A Hollywood tearjerker or a harrowing news report, you can’t claim that being a parent makes you any more emotional – and it’s insulting for people who don’t have kids

Jonathan Dean, The Pool

We’re had a couple of conversations recently with various friends who are considering having kids, and the thing which comes up again and again is that there’s never a switch-flicked moment where you can say everything is different. Is it when you choose to try and have a kid, if you make that choice? When the pregnancy test comes back positive? The first scan? Birth? First words, first steps, first food, first night away, first favourite book, first joke; the experiences don’t stop, and that child never stops developing. But is there some kind of End of History assumption that because you’re the adult in charge, you do?

No one would discount my assertion that my experience with this film was different when watching it shortly before my father’s death, rather than if I’d watched it when it first came out, before he was even ill. But to admit that having a baby — the most mundane, bourgeois, boring and everyday event from some angles; the most missed, mourned-for, hoped-for, agonising event from another — might actually have some effect on the filter through which we view the world? Ha! No way, dude! I’m cool! Havin’ a kid ain’t never gonna change me! Art is a simple objective event with no personal experience brought to its consumption!

If your child is a healthy one/two-year-old, and you aren’t the primary caregiver (I have no idea about whether either of these is the case with the author of that piece), might I be so bold as to suggest maybe JUST MAYBE you haven’t got the final word on How Parenting Affects Everybody? That maybe your friend who’s experienced an event for longer and and in more depth than you might occasionally have something valid to say? That maybe after eighteen months you haven’t yet discovered all that caring and raising another human has to offer? That you, too, might have some developing to do, just like every other single person still kicking around the planet?

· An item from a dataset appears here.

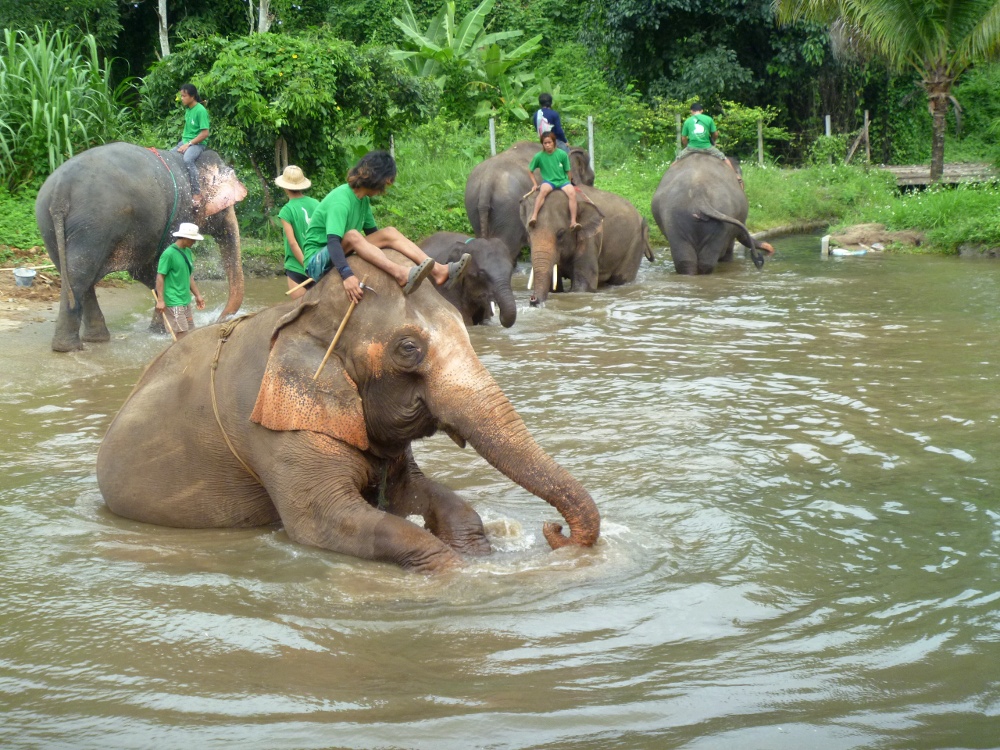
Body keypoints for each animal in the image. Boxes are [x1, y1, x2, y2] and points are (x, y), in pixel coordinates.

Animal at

Ultimately, articles like this annoy me because a) they smack me so much of ‘I’m not like those awful parents, I’m a COOL parent’, b) son, you — just like me — don’t know shit about all the ways parenting can change you, and c) setting one set of people’s emotions against another set of people is just bad egging. We feel how we feel. It’s not tactless to say life changes us. There are no enemies here. You don’t have to win anyone round by being Just Like A Normal Person and throwing parents under the bus. No one’s saying parents experience things more, only differently. Just like it’s OK to say that a divorcée, a retiree, an orphan, a widow, might experience a piece of art differently after an event which is echoed in that art.

Either way, lazy generalisations are just the worst. As a parent, I’m uniquely qualified to judge.

My oldest friends come over for a Christmas meal, and things tumble in that December way so that it becomes only the men who can make it. At one point, they sit around the table with my husband and cheers each other, while I’m standing at the other end of the kitchen, preparing our food. I say, Are you fucking kidding me? and we all laugh, but I feel for a moment like I’ve slipped into some kind of parallel dimension, or a time warp to twenty years ago where I wouldn’t have said anything because I love them all so much. 

I go to bed so early the next night that every time I wake up and realise it’s still dark, I tumble back through the blissful blackness like I’m falling with no danger of impending impact. I feel human in the morning, so much so that I go to see Star Wars again, taking the eldest, and cry so hard at the final forest scene that I frighten the two teenage boys next to us. I realise at the climax that this film is exactly what I needed in a month of constant, expected, unnoticed emotional and physical labour, and I squeeze my daughter in the dark of the cinema, and feel such joy that she can see a world where the heroes look like black men and young women.